I've came across this proof (anwer of Neil Strickland to a MathOverflow question) of the fact that $\mathbb{R}P^{n-1}$ cannot be embedded in $\mathbb{R}^n$ for $n > 2$. There are a few details that I don't understand and would really appreciate if someone further elucidated them to me.
I understand that if an embedding $\mathbb{R}P^{n-1} \subseteq S^n$ existed, then $S^n \setminus \mathbb{R}P^{n-1}$ would have two connected components. I don't know why their closures, $A$ and $B$, have the claimed properties $A\cap B = \mathbb{R}P^{n-1}$, $A \cup B = S^n$. Furthermore, the version of the Mayer-Vietoris theorem I am aware of requires the union of interiors of $A$ and $B$ to cover $S^n$.
Why does the isomorphism $H^n(A) \times H^n(B) \cong H^n(S^n\setminus \mathbb{R}P^{n-1})$ hold?

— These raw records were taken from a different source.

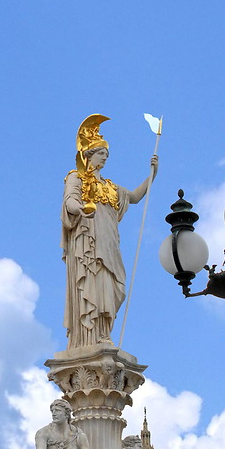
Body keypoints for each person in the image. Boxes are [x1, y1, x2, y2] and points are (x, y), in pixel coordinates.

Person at [62, 115, 157, 348]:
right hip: (88, 239)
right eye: (102, 152)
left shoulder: (110, 187)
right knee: (92, 282)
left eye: (107, 154)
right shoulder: (76, 177)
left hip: (109, 241)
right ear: (89, 154)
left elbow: (134, 197)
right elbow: (69, 201)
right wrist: (80, 209)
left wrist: (152, 175)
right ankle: (90, 336)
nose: (106, 156)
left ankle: (104, 331)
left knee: (112, 284)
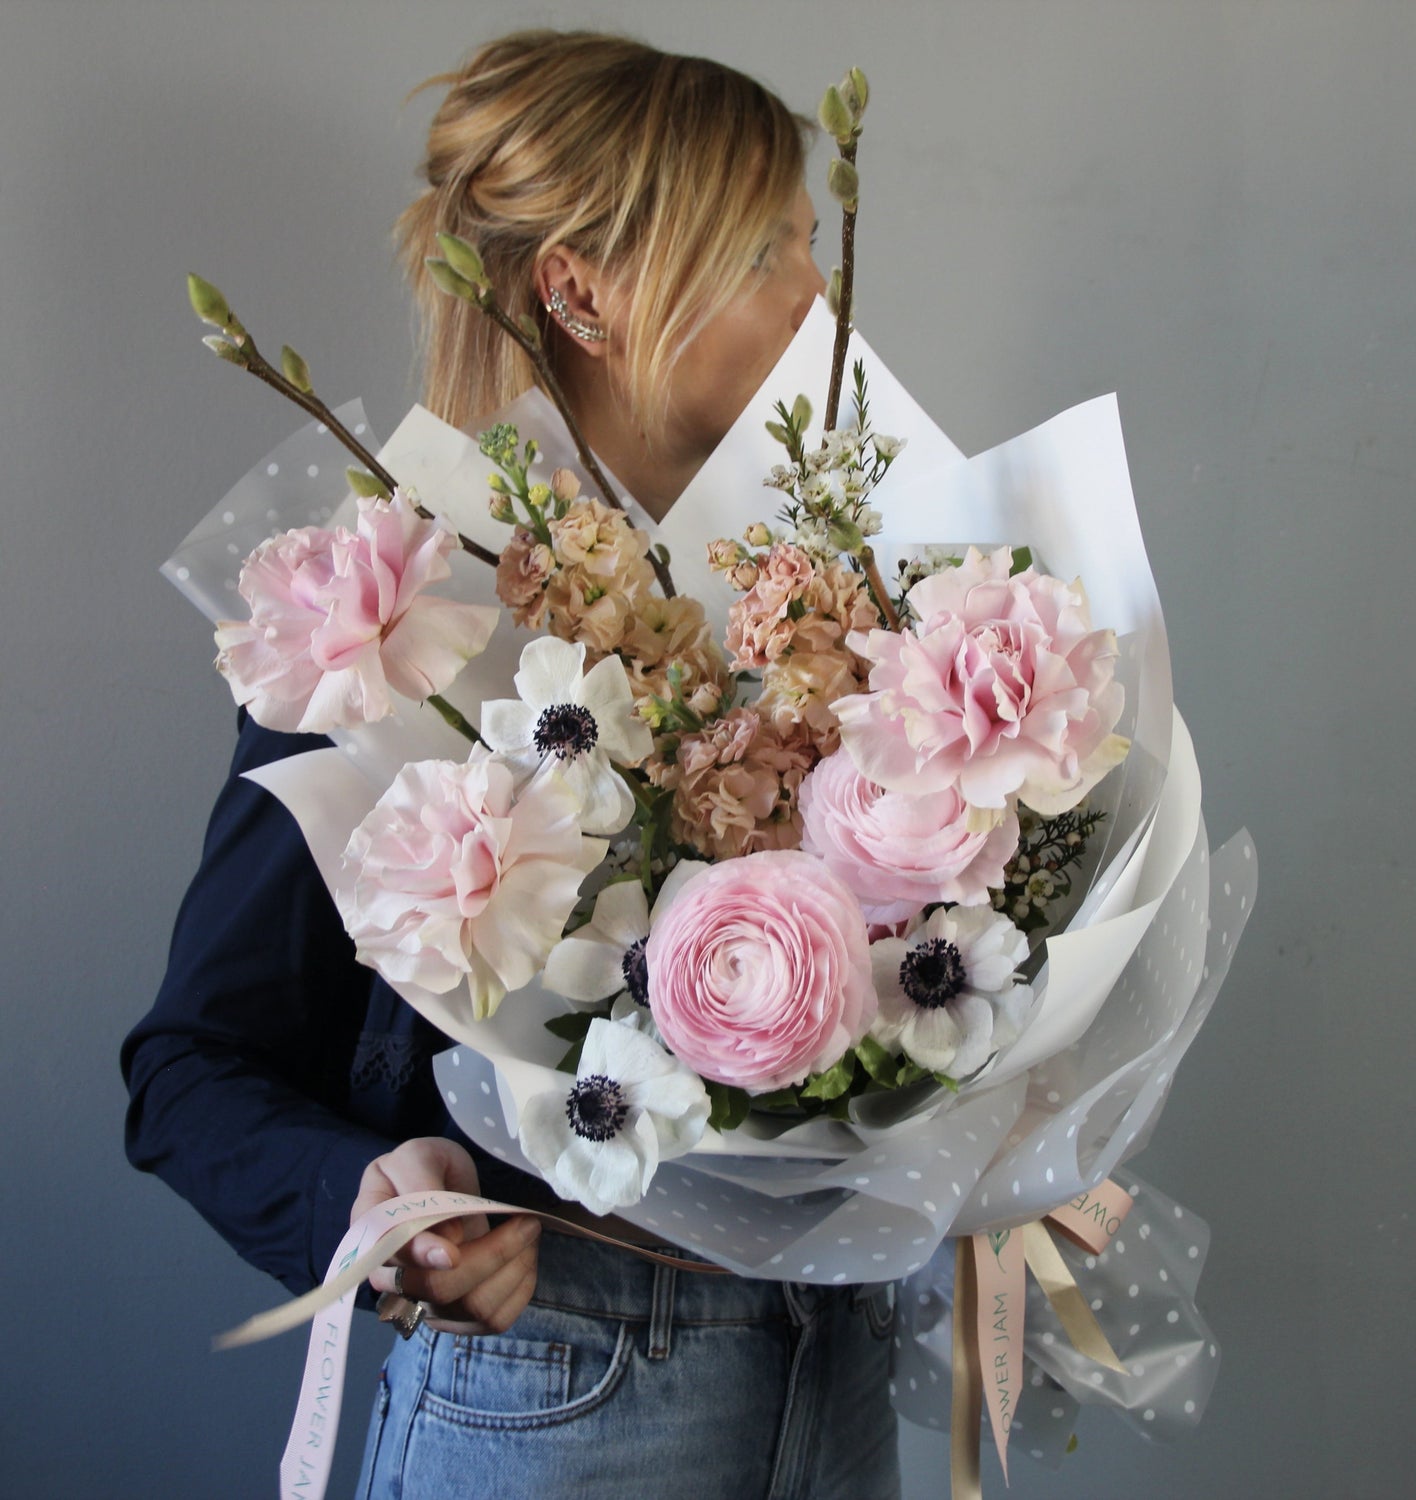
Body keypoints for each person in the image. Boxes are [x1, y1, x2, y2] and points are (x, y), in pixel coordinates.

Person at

This is clear to me if $A$ and $B$ are replaced by the respective connected compontents.
One of the comments to Neil Strickland's answer brings attention to the fact that his proof is very similar to the one of Thom (Theorem V.15 in "Espaces fibrés en sphères et carrés de Steenrod" numdam.org/item?id=ASENS_1952_3_69__109_0). I tried looking at that paper but I didn't achieve much, as I don't speak French. Google Translate seems to imply, however, that it is assumed that $\mathbb{R}P^{n-1}$ is embedded nicely enough, so that the closures of the connected components indeed have the properties claimed in 1. Is this in fact the case?